2.今回の大統領選挙では、新型コロナ対策や経済政策、そして人種差別・不平等問題が大きな争点となった。トランプ政権は、新型コロナを軽視してきたが、アメリカでは、新型コロナによる死者が世界で最も多くなり、生命と健康、そして経済の被害に直面し、新型コロナ対策や医療政策、経済政策などが影響した。トランプ氏は、前回、躍進の象徴となった「ラストベルト」で底堅い支持を見せつけたが、大恐慌以来最悪の経済危機にあるとして、製造業の支援に7000億米ドルを投入し、500万人の雇用を創出すると訴えるなど、雇用や産業の再生を強調したバイデン氏に及ばなかった。また、トランプ氏は、排外主義をあおり、強硬な移民政策の維持を掲げるとともに、白人警官によって黒人男性の命が奪われた事件を受けて全米に広がった、「Black Lives Matter(BLM)」運動などに対し、「法と秩序」を合言葉として法執行機関を強力に支持すると強調し、構造的な人種差別の問題に背を向けてきた。さらにトランプ政権は、「アメリカ・ファースト」を掲げ、「パリ協定」離脱、INF全廃条約離脱、イラン核合意破棄、世界保健機関(WHO)脱退など、国際社会からの孤立を深めてきた。バイデン氏の下で、アメリカ社会の抱える深刻な矛盾を解決していくとともに、国際社会へ復帰し、適切な役割と責任を果たしていくことが期待される。

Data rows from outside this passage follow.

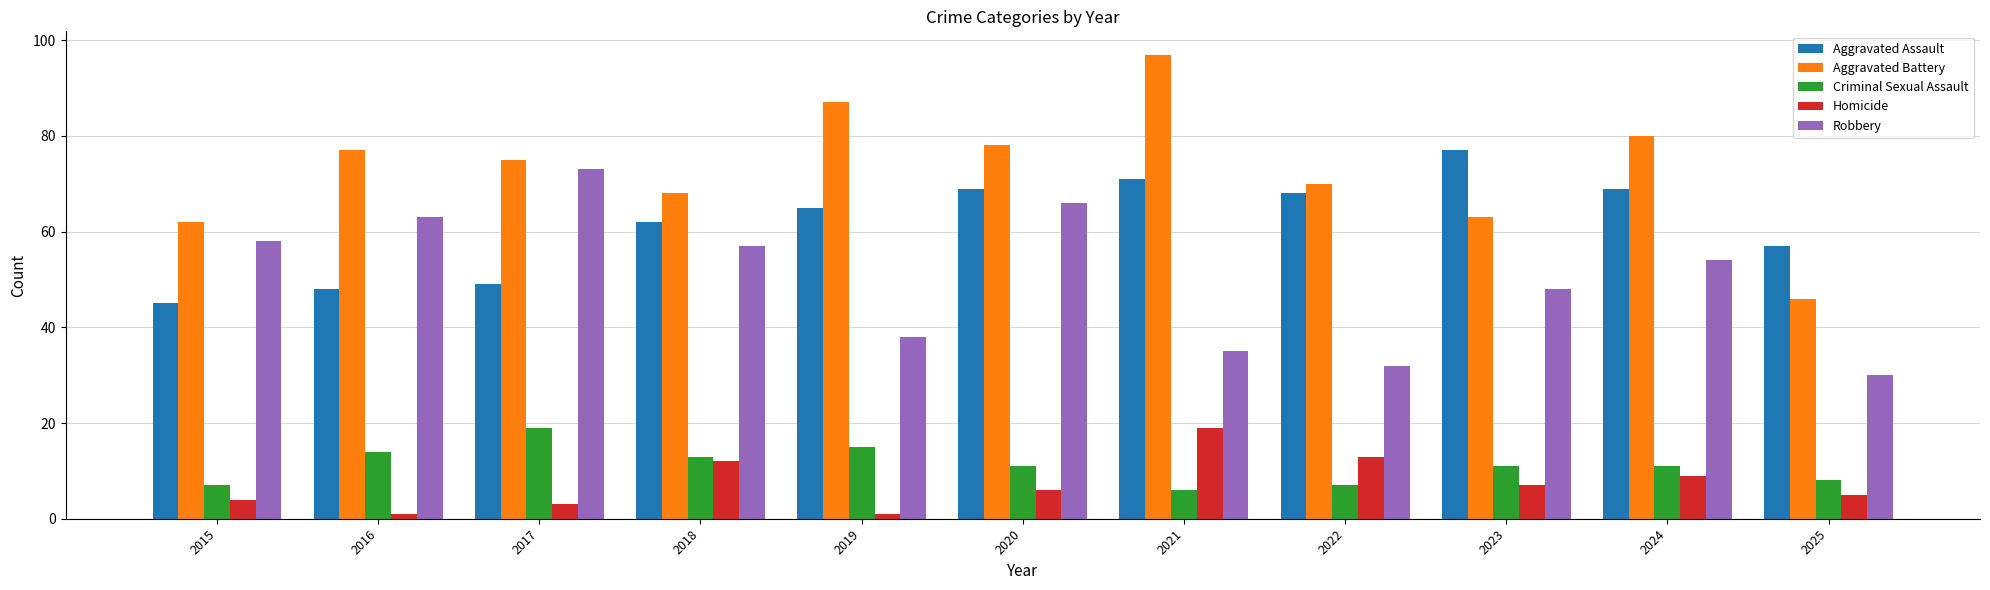

Which series has the largest total across all categories?

Aggravated Battery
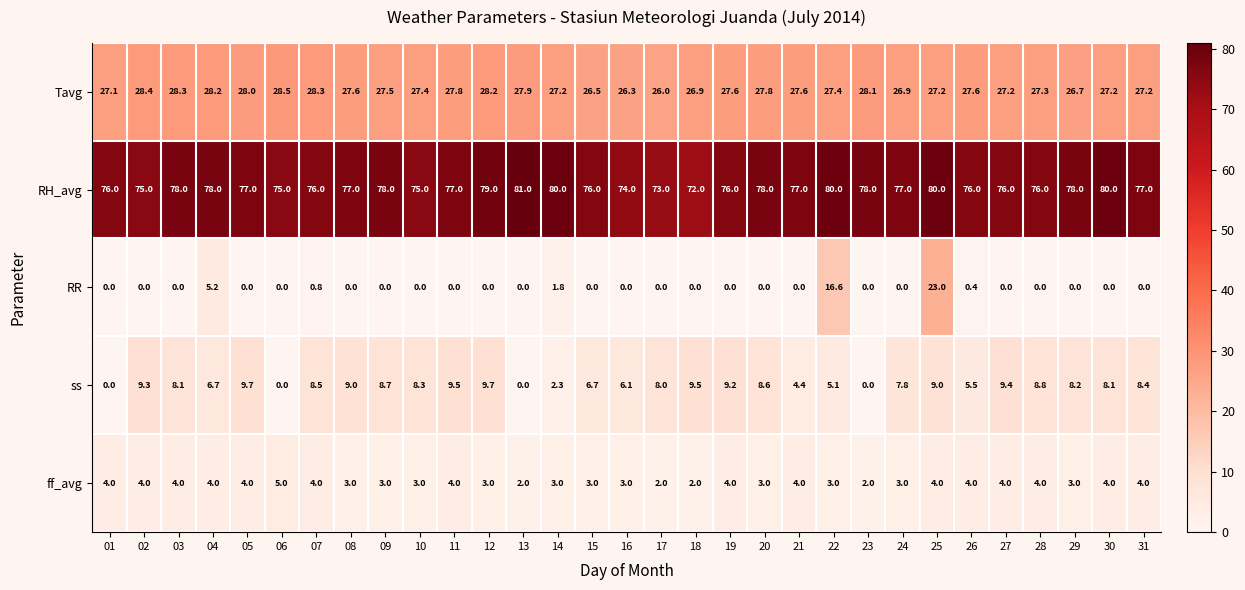

What is the spread (max minus min) of values at 31?

77.0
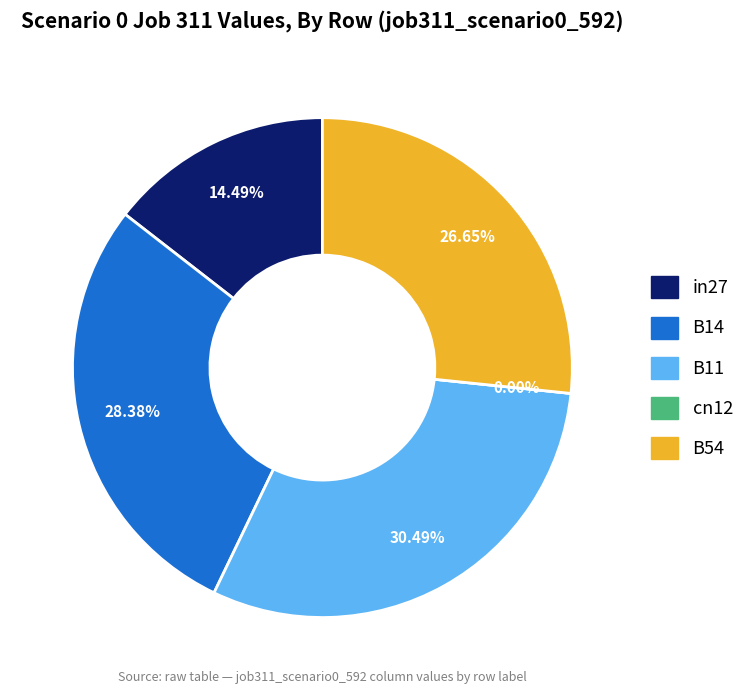

To the nearest percent, what is the combined percentage of B11 and cn12?

30%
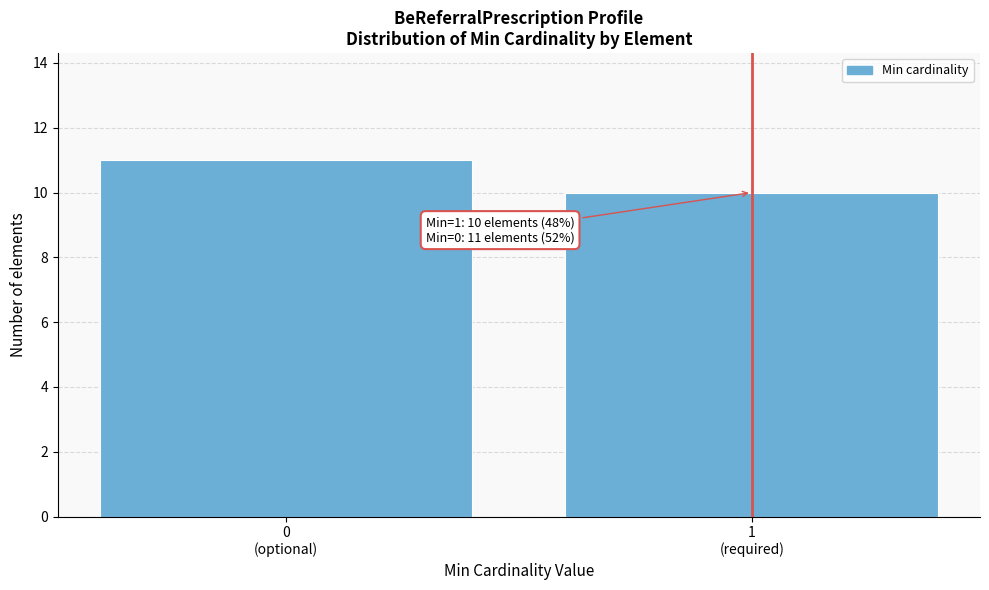

Reading right to left, list all the values displayed in this chart.

10	11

3.トランプ大統領との蜜月関係を強調した安倍前政権の下で、農業を犠牲にし日本車と部品の関税撤廃・削減分の先送りなど一方的な譲歩を強いられた日米貿易協定、対外有償軍事援助(FMS)による米軍兵器の「爆買い」やイージス・アショアの導入など、対米追従が極まった。在日米軍の駐留経費負担(思いやり予算)についても、日本に対し現行から5倍の増額を求め、エスパー米国防長官からは、防衛費自体のGDP比2%以上への引き上げ要求を突きつけられている。
4.一方、バイデン氏は、気候変動に懐疑的だったトランプ氏とは異なり、エネルギー政策の転換を強調しており、「グリーン・ニューディール」の方向性が強まることになろう。巨額の経済対策による景気への期待がある一方、経済政策などで日本への風当たりが強まることも懸念される。また、バイデン氏は、新型コロナ対策や米国内の福祉・雇用政策を重視するため、軍事費を抑制していくとみられており、在日米軍の駐留経費負担協議が本格化する中で、相応の協力や負担を求められることを警戒したい。
5.沖縄県民はじめ、基地周辺住民は「日米同盟」の犠牲になってきた。辺野古新基地建設の強行、オスプレイ配備、爆音や事故・事件の続発など、課題は山積している。アメリカに対し、普天間基地の全面返還、辺野古新基地建設の中止、基地負担の軽減や日米地位協定の全面改正を強く求めていかなければならない。日米関係は重要であるが、アメリカの世界的な軍事戦略に日本が従属するのではなく、平和憲法を外交政策の柱に据え、毅然とした姿勢のもとで、主体的で対等な日米関係を目指していく。